Records from a data source:
========

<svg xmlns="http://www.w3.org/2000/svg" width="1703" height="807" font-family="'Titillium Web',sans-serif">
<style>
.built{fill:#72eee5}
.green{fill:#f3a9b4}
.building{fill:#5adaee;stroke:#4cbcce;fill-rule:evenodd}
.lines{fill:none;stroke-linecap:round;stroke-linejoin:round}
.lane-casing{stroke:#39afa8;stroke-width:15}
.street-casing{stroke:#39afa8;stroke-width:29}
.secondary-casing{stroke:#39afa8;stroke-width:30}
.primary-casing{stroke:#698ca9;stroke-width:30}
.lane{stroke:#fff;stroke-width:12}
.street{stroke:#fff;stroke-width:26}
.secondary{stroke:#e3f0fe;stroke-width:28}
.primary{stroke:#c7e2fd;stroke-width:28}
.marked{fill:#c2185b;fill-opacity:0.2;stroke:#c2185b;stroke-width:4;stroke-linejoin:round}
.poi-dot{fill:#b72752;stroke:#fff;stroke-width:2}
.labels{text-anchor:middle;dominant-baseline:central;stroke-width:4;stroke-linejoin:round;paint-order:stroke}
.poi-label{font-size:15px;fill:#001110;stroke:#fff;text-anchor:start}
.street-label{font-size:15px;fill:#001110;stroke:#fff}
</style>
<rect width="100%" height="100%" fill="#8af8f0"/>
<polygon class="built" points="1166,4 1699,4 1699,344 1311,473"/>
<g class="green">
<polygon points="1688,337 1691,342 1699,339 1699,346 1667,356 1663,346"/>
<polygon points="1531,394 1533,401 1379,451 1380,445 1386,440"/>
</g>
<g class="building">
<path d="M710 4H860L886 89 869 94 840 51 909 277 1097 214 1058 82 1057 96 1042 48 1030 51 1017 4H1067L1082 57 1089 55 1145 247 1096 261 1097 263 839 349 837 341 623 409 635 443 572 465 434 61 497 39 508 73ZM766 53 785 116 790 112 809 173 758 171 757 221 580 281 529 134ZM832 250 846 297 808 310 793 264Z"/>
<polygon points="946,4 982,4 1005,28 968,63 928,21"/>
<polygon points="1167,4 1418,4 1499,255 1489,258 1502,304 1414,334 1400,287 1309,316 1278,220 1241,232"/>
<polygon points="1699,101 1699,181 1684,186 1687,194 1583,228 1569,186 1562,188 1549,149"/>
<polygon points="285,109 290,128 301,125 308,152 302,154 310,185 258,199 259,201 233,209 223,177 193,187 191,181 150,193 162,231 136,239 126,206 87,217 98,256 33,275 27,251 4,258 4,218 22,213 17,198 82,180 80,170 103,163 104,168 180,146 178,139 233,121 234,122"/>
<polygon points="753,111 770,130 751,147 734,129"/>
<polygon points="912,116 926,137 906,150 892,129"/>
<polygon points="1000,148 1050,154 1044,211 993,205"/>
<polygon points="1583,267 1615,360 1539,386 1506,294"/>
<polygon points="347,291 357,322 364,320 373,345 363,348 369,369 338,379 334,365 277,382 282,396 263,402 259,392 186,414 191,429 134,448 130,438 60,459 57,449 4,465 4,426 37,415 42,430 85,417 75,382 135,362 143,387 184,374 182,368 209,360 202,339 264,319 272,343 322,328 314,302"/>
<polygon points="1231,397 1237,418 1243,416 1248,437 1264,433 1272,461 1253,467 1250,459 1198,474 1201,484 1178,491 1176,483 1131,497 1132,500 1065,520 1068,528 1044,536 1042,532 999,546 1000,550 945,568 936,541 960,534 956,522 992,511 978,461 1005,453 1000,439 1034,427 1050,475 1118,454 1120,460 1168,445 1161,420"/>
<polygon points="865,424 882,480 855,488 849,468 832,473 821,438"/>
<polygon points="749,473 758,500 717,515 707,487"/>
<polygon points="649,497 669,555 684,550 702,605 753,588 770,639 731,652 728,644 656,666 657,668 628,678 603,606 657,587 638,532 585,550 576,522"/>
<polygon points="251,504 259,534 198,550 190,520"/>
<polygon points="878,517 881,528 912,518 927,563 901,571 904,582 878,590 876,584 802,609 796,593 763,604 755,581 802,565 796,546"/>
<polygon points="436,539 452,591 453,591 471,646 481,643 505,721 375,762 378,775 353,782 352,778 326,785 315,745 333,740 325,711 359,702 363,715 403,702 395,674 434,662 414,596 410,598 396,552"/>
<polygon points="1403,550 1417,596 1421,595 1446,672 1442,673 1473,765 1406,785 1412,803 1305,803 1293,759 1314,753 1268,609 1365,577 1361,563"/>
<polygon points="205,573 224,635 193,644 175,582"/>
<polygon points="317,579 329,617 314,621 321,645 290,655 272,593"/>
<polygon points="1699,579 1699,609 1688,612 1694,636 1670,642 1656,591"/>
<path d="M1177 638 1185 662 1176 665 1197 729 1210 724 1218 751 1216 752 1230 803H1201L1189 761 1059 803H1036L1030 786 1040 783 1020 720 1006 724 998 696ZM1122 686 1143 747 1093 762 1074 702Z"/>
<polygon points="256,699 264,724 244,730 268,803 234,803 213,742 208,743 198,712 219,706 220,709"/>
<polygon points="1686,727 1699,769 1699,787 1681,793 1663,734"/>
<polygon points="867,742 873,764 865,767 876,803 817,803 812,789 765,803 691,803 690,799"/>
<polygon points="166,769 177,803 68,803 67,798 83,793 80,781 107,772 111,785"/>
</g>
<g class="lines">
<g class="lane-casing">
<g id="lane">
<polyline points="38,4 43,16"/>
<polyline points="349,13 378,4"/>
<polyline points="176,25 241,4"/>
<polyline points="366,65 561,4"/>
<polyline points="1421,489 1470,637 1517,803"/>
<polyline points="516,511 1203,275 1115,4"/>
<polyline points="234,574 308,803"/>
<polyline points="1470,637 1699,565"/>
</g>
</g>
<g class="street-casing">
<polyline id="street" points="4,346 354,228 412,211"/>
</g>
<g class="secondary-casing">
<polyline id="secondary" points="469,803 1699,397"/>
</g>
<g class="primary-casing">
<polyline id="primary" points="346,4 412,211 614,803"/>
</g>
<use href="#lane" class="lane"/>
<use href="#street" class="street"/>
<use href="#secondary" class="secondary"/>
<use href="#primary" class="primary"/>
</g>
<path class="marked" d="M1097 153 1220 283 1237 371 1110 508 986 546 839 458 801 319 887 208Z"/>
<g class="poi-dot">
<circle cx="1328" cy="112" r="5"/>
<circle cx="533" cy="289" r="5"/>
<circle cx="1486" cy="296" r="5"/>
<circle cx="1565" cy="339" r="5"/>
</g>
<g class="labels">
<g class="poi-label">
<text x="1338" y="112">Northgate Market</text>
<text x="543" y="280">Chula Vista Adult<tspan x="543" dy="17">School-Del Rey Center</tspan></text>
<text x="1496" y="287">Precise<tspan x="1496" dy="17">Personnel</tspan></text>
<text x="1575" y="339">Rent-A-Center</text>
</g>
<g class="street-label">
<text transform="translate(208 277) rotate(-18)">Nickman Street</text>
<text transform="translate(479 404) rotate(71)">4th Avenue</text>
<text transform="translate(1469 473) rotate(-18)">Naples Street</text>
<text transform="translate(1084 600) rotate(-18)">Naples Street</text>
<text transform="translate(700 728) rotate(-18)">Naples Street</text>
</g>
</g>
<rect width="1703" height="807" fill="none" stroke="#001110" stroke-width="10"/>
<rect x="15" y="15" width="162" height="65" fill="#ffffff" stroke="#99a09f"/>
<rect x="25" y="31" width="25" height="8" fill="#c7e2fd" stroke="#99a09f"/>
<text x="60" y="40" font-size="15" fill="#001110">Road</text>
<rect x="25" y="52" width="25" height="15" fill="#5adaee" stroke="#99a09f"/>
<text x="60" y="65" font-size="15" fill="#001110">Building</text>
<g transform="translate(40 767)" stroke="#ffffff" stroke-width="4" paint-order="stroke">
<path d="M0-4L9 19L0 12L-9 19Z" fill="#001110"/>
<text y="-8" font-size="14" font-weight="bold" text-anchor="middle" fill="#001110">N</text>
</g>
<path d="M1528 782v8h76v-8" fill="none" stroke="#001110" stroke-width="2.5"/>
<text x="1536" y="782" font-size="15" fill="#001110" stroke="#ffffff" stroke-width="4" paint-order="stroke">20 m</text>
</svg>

========

- _Task objective_
Wherever a line in the data above holds the word "middle", copy that line.

- _Result of this exercise_
.labels{text-anchor:middle;dominant-baseline:central;stroke-width:4;stroke-linejoin:round;paint-order:stroke}
<text y="-8" font-size="14" font-weight="bold" text-anchor="middle" fill="#001110">N</text>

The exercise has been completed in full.